Man, those towers really must have done something to upset those airplanes. https://t.co/N0WUjV2Gt5
— Stephen Miller (@redsteeze) September 11, 2019
Humorist David Burge compared the Times’ gaffe to the liberal propensity for blaming firearms for shootings.
And 18 years later, we still somehow allow airplanes to be legal. Let that sink inhttps://t.co/1vVE6cPaTW
— David Burge (@iowahawkblog) September 11, 2019
Will Chamberlain, the publisher on the right-wing news site Human Events, explicitly accused the Times of trying to bury the memory of the Sept. 11 attacks.
First take: Assign culpability to airplanes
Second take: Use passive voice to avoid assigning culpability to anyone
— Will Chamberlain (@willchamberlain) September 11, 2019
Some were reminded of Democratic Minnesota Rep.
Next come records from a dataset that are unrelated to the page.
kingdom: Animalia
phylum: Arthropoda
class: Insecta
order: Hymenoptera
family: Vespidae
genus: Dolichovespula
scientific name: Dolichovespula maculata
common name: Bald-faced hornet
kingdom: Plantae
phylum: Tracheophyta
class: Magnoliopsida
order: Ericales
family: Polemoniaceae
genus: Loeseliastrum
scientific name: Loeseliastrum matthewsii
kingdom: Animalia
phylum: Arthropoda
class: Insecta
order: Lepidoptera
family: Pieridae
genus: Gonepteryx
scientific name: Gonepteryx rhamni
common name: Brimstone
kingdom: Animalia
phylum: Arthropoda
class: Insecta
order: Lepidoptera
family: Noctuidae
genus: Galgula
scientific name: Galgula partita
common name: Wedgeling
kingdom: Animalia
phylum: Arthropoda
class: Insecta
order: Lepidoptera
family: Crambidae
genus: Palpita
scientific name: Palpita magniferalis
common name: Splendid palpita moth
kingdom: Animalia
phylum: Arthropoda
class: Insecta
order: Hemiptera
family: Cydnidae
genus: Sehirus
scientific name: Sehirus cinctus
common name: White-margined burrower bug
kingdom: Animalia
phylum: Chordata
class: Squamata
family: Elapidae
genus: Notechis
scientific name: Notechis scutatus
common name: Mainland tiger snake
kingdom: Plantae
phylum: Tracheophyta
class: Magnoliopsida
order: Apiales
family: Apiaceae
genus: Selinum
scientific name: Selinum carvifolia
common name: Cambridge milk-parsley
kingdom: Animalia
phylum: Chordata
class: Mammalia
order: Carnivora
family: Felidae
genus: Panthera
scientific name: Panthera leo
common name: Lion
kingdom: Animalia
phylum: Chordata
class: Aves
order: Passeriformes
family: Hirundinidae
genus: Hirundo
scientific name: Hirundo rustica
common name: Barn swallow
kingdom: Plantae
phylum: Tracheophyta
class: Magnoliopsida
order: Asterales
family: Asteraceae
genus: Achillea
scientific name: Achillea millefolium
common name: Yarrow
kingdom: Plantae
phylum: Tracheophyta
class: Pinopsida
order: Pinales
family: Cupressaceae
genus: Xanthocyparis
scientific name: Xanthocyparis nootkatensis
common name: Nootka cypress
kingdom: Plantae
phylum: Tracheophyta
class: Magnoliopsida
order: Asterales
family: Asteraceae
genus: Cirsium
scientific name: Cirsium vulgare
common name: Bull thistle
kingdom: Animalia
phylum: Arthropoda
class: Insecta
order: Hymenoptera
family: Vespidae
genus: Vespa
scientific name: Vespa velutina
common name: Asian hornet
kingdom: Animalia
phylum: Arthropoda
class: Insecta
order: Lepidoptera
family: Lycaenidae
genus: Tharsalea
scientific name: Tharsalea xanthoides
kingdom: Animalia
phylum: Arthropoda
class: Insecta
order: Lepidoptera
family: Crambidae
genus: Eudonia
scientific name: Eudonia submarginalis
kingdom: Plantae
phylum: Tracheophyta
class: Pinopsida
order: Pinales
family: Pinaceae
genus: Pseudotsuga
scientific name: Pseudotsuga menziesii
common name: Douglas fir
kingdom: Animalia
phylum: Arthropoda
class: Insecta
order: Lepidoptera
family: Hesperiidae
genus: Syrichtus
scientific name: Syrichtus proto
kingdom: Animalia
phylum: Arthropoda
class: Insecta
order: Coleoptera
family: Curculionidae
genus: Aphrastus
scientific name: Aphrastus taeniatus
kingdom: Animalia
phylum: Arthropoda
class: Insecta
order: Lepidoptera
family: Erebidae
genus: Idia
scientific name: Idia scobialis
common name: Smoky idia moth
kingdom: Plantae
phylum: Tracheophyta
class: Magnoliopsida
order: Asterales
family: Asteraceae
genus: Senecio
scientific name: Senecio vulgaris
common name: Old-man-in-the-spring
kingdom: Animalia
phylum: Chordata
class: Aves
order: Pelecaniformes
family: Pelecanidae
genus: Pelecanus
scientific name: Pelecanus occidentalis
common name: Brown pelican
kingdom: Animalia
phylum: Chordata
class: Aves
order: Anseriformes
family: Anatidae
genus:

Ilhan Omar’s infamous description of the Sept. 11 attacks as “some people did something.”
Some planes did something
— Comfortably Smug (@ComfortablySmug) September 11, 2019
Others noted that the Times had undercounted the dead by nearly 1,000.
*almost 3000 people died https://t.co/kEhorgpnes
— RBe (@RBPundit) September 11, 2019
National Review’s Jim Geraghty imagined if Pearl Harbor were recalled in the same way.
“On December 7, 1941, airplanes took aim and seriously damaged the United States naval base at Pearl Harbor." https://t.co/8mh6i0f4sv
— Jim Geraghty (@jimgeraghty) September 11, 2019
After deleting its tweet, the Times reposted the same article with a new tout, saying it had been “edited for clarity” and the report had been “updated.”
We've deleted an earlier tweet to this story and have edited for clarity. The story has also been updated.
— The New York Times (@nytimes) September 11, 2019
Rudy Giuliani, who was New York City’s mayor on Sept. 11, 2001, also offered a tweet in memoriam
We will never forget 9/11. It was the worst attack on our nation since the War of 1812. It was the greatest display of domestic bravery in anyone’s memory. The enemy attacking us that day is still killing Americans. We honor all who have kept us safe.
— Rudy Giuliani (@RudyGiuliani) September 11, 2019
Conservatives have long accused liberals of excessive political correctness when it comes to terrorism. Former President Barack Obama was harangued, including by Donald Trump on 2016 campaign trail, for refusing to use the term “Islamic terrorism” in an attempt to downplay the link between the religion and violence.